BEGIN DATA FOR THIS EXERCISE

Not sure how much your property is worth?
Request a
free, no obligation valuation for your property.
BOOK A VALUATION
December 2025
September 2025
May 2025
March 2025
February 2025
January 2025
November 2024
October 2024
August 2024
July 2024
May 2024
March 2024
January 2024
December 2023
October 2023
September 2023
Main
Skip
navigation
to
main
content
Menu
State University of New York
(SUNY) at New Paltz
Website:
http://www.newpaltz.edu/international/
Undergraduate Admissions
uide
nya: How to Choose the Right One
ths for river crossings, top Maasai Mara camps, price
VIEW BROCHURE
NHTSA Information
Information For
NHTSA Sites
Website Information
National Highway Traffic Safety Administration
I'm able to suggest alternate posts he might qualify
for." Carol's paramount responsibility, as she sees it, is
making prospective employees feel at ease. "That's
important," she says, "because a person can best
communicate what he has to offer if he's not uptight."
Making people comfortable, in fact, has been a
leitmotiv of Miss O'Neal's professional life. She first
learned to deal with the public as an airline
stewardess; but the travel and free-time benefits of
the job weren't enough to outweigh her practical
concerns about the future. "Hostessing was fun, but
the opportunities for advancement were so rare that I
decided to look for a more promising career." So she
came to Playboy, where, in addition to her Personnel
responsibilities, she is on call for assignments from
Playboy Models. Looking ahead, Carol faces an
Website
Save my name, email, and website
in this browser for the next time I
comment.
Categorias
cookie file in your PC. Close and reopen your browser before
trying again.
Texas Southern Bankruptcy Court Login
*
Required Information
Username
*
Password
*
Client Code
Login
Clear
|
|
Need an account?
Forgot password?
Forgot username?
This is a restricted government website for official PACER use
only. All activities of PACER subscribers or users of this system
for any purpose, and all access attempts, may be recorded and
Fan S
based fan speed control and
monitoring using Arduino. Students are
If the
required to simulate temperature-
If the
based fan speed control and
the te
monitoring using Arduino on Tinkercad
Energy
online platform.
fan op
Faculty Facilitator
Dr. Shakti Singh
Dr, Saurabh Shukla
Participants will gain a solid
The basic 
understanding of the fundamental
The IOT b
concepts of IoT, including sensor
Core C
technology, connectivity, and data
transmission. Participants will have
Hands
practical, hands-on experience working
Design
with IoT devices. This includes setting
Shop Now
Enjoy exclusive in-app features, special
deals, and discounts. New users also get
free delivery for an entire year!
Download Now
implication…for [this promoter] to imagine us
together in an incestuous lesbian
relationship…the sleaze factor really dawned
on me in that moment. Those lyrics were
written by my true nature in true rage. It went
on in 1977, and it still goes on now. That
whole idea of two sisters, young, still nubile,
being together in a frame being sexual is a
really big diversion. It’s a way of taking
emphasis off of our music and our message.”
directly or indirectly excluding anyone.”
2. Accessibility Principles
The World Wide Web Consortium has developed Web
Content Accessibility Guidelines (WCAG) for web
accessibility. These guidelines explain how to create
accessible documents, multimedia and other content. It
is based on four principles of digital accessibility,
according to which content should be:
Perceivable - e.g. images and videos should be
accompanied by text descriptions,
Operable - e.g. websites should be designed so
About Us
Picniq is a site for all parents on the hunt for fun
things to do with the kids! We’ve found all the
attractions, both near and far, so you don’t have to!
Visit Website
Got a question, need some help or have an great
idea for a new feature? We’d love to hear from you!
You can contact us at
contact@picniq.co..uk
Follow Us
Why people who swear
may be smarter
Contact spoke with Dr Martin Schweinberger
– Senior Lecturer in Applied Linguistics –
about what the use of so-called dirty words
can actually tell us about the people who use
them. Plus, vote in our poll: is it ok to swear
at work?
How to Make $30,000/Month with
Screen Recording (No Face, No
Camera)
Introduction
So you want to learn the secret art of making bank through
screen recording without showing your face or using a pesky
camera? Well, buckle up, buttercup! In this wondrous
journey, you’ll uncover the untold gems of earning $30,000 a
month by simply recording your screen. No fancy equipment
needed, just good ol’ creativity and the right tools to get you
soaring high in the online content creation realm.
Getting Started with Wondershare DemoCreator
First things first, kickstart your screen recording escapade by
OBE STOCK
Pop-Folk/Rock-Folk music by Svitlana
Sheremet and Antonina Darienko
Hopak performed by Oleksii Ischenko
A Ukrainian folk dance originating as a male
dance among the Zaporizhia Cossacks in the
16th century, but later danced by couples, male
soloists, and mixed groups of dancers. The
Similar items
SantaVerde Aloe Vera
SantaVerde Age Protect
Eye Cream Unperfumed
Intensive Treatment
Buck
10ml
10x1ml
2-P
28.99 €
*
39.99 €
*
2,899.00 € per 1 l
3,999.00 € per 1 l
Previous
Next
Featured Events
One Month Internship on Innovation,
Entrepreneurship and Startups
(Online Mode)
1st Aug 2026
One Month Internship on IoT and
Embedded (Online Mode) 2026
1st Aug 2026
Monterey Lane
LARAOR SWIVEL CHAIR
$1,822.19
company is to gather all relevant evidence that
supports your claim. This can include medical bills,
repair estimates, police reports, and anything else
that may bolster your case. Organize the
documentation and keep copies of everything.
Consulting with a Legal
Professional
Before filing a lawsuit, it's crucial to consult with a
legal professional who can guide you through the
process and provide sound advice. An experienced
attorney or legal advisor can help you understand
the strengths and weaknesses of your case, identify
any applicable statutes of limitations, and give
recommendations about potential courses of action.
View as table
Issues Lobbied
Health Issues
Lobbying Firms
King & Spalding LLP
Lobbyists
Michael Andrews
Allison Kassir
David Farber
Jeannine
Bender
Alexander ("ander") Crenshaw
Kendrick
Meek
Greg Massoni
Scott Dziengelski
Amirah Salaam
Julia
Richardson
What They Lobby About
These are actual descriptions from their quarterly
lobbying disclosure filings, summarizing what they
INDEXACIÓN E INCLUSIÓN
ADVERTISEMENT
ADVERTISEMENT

END DATA FOR THIS EXERCISE

Nothing but a number is wanted: report how many lines in the entries above contain the string "monitoring".

2